Task brief » Nothing but the records, copied exactly and stripped of pictures, should be in the answer.

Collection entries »
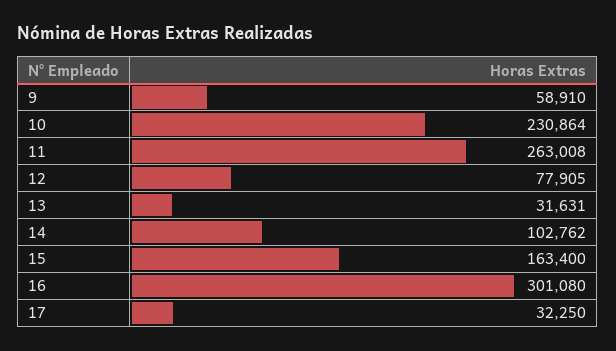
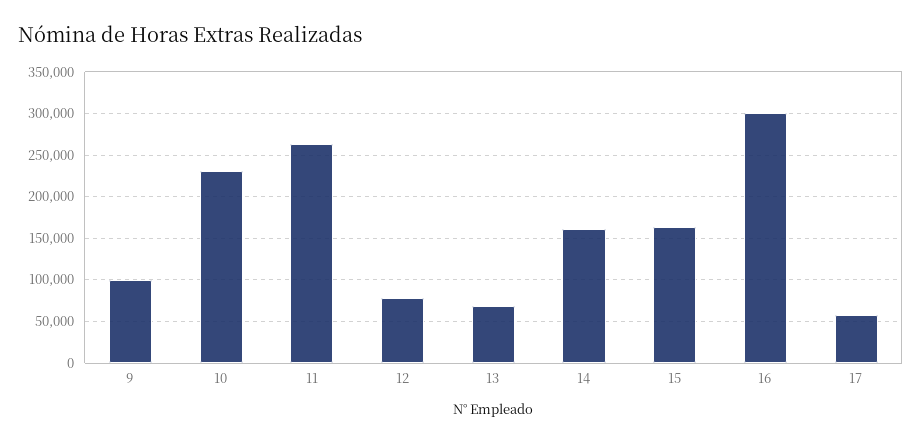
  {
-   "9": 58910,
+   "9": 100000,
    "10": 230864,
    "11": 263008,
    "12": 77905,
-   "13": 31631,
+   "13": 70000,
-   "14": 102762,
+   "14": 160000,
    "15": 163400,
    "16": 301080,
-   "17": 32250
+   "17": 60000
  }

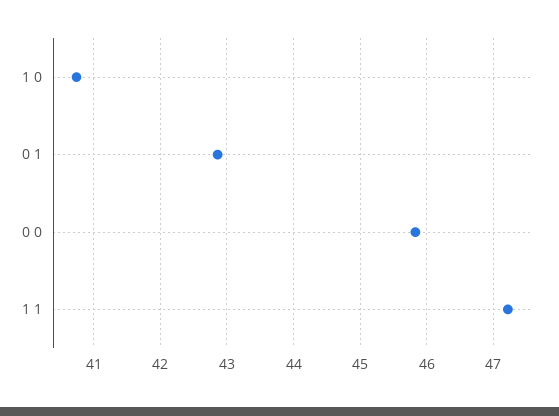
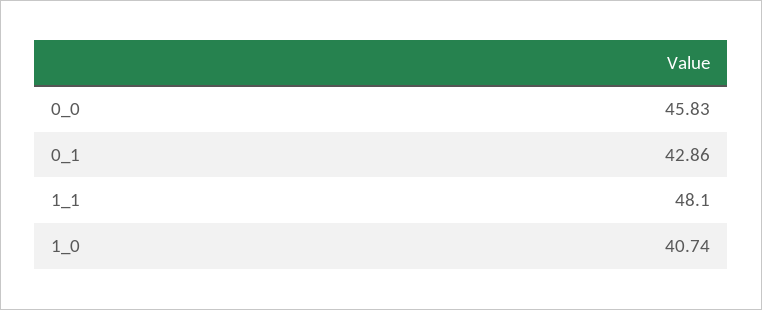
  {
    "1 0": 40.74,
    "0 1": 42.86,
    "0 0": 45.83,
-   "1 1": 47.2
+   "1 1": 48.1
  }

Solution below »
  {
-   "9": 58910,
+   "9": 100000,
    "10": 230864,
    "11": 263008,
    "12": 77905,
-   "13": 31631,
+   "13": 70000,
-   "14": 102762,
+   "14": 160000,
    "15": 163400,
    "16": 301080,
-   "17": 32250
+   "17": 60000
  }

  {
    "1 0": 40.74,
    "0 1": 42.86,
    "0 0": 45.83,
-   "1 1": 47.2
+   "1 1": 48.1
  }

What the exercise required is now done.